COURT OF APPEALS

        DECISION

   DATED AND RELEASED

 

           OCTOBER 3, 1995

 

 

 

 

         NOTICE

 

A party may file with the Supreme Court a petition to review an adverse decision by the Court of Appeals.  See § 808.10 and Rule 809.62, Stats.

This opinion is subject to further editing.  If published, the official version will appear in the bound volume of the Official Reports.

 

 

 

 

No.  95-0245

 

STATE OF WISCONSIN               IN COURT OF APPEALS

     DISTRICT III           

                                                                                                                       

LORRAINE SCHWARTZ,

 

                                                            Plaintiff-Appellant,

 

                        v.

 

LABOR AND INDUSTRY REVIEW

COMMISSION, WEINBRENNER SHOE

MERRILL, a Wisconsin

corporation, and EMPLOYERS

INSURANCE OF WAUSAU, a

Wisconsin Insurance Corporation,

 

                                                            Defendants-Respondents

                                                                                                                      

 

 

                        APPEAL from an order of the circuit court for Lincoln County:  J. MICHAEL NOLAN, Judge.  Affirmed.

                        Before Cane, P.J., LaRocque and Fine, JJ.

                        PER CURIAM.   Lorraine Schwartz appeals an order affirming a decision of the Labor and Industry Review Commission (LIRC) that she is not entitled to additional worker's compensation benefits.  She argues that the evidence does not support LIRC's findings that she suffered from a pre-existing degenerative arthritic back condition temporarily aggravated by work-related incidents for which she had already been compensated.  Because substantial evidence supports LIRC's decision, we affirm the order.

                        While working at Weinbrenner Shoe Merrill, Schwartz sustained two compensable low back injuries when she twice tried to push a wheeled rack full of shoes a short distance.  Her numerous treating physicians, apparently unaware of any past treatment for lower back problems, attributed her condition to the work-related incidents.  She informed her insurance carrier investigator and an independent medical examiner that she had no low back problems prior to the work incidents.  She also testified to that effect.  However, LIRC also considered evidence that Schwartz had a pre-existing back injury.  Her chiropractor's treatment records show pre-existing back problems.  Doctors Dominic Chu and Samuel Idarraga attributed Schwartz's symptoms to a degenerative arthritic back condition.

                        The credibility of witnesses and the persuasiveness of their testimony is for LIRC to determine.  See Goranson v.

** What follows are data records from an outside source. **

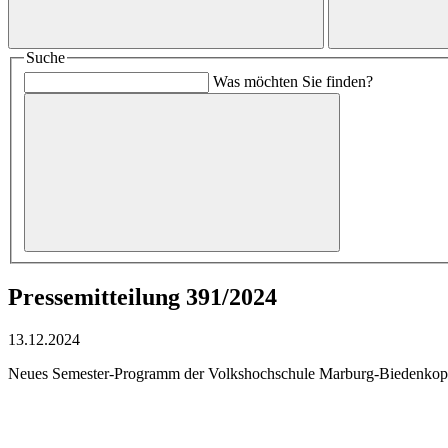
Suche
Was möchten Sie finden?
Pressemitteilung 391/2024
13.12.2024
Neues Semester-Programm der Volkshochschule Marburg-Biedenkopf –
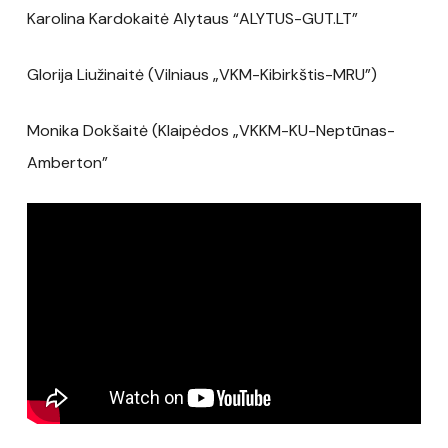
Karolina Kardokaitė Alytaus “ALYTUS-GUT.LT”
Glorija Liužinaitė (Vilniaus „VKM-Kibirkštis-MRU”)
Monika Dokšaitė (Klaipėdos „VKKM-KU-Neptūnas-
Amberton”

DILHR, 94 Wis.2d 537, 556, 289 N.W.2d 270, 279 (1980).  We must affirm LIRC's findings if they are supported by credible and substantial evidence or reasonable inferences.  Briggs & Stratton Corp. v. DILHR, 43 Wis.2d 398, 403-04, 168 N.W.2d 817, 819-20 (1969).  Under § 102.23(1), Stats., the findings of fact by the commission acting within its powers shall, in the absence of fraud, be conclusive.  It is not the function of the court, but of the commission, to determine the facts of a case.  See Bumpas v. DILHR, 95 Wis.2d 334, 342, 290 N.W.2d 504, 507 (1980).  Applying this deferential standard of review, the opinions of Drs. Chu and Idarraga, along with the chiropractor's records, constitute sufficient evidence to support LIRC's finding that Schwartz failed to establish that she sustained a permanent low back injury while working at Weinbrenner Shoe Merrill.  Because the evidence before the commission raised a legitimate doubt as to the existence of facts essential to compensation, the commission had a duty to deny compensation.  Beem v. Industrial Comm'n, 244 Wis. 334, 337, 12 N.W.2d 42, 43 (1943). 

                        By the Court.—Order affirmed.

                        This opinion will not be published.  See Rule 809.23(1)(b)5, Stats.